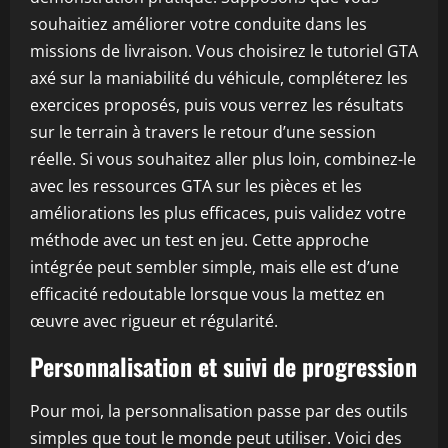
souhaitiez améliorer votre conduite dans les
missions de livraison. Vous choisirez le tutoriel GTA
axé sur la maniabilité du véhicule, compléterez les
exercices proposés, puis vous verrez les résultats
sur le terrain à travers le retour d’une session
réelle. Si vous souhaitez aller plus loin, combinez-le
avec les ressources GTA sur les pièces et les
améliorations les plus efficaces, puis validez votre
méthode avec un test en jeu. Cette approche
intégrée peut sembler simple, mais elle est d’une
efficacité redoutable lorsque vous la mettez en
œuvre avec rigueur et régularité.
Personnalisation et suivi de progression
Pour moi, la personnalisation passe par des outils
simples que tout le monde peut utiliser. Voici des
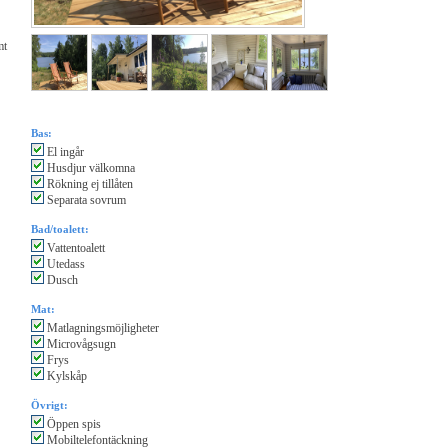
mt
Bas:
El ingår
Husdjur välkomna
Rökning ej tillåten
Separata sovrum
Bad/toalett:
Vattentoalett
Utedass
Dusch
Mat:
Matlagningsmöjligheter
Microvågsugn
Frys
Kylskåp
Övrigt:
Öppen spis
Mobiltelefontäckning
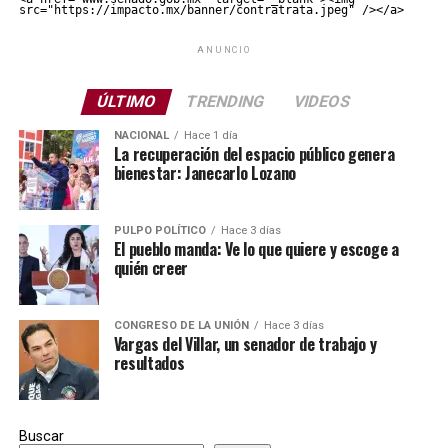
src="https://impacto.mx/banner/contratrata.jpeg" /></a>
ANUNCIO
ÚLTIMO
TRENDING
VIDEOS
NACIONAL
Hace 1 día
La recuperación del espacio público genera
bienestar: Janecarlo Lozano
PULPO POLÍTICO
Hace 3 días
El pueblo manda: Ve lo que quiere y escoge a
quién creer
CONGRESO DE LA UNIÓN
Hace 3 días
Vargas del Villar, un senador de trabajo y
resultados
Buscar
-- -- --
The job is to set down the whole listing exactly, excluding any images.

* _Expected output_:
souhaitiez améliorer votre conduite dans les
missions de livraison. Vous choisirez le tutoriel GTA
axé sur la maniabilité du véhicule, compléterez les
exercices proposés, puis vous verrez les résultats
sur le terrain à travers le retour d’une session
réelle. Si vous souhaitez aller plus loin, combinez-le
avec les ressources GTA sur les pièces et les
améliorations les plus efficaces, puis validez votre
méthode avec un test en jeu. Cette approche
intégrée peut sembler simple, mais elle est d’une
efficacité redoutable lorsque vous la mettez en
œuvre avec rigueur et régularité.
Personnalisation et suivi de progression
Pour moi, la personnalisation passe par des outils
simples que tout le monde peut utiliser. Voici des
mt
Bas:
El ingår
Husdjur välkomna
Rökning ej tillåten
Separata sovrum
Bad/toalett:
Vattentoalett
Utedass
Dusch
Mat:
Matlagningsmöjligheter
Microvågsugn
Frys
Kylskåp
Övrigt:
Öppen spis
Mobiltelefontäckning
src="https://impacto.mx/banner/contratrata.jpeg" /></a>
ANUNCIO
ÚLTIMO
TRENDING
VIDEOS
NACIONAL
Hace 1 día
La recuperación del espacio público genera
bienestar: Janecarlo Lozano
PULPO POLÍTICO
Hace 3 días
El pueblo manda: Ve lo que quiere y escoge a
quién creer
CONGRESO DE LA UNIÓN
Hace 3 días
Vargas del Villar, un senador de trabajo y
resultados
Buscar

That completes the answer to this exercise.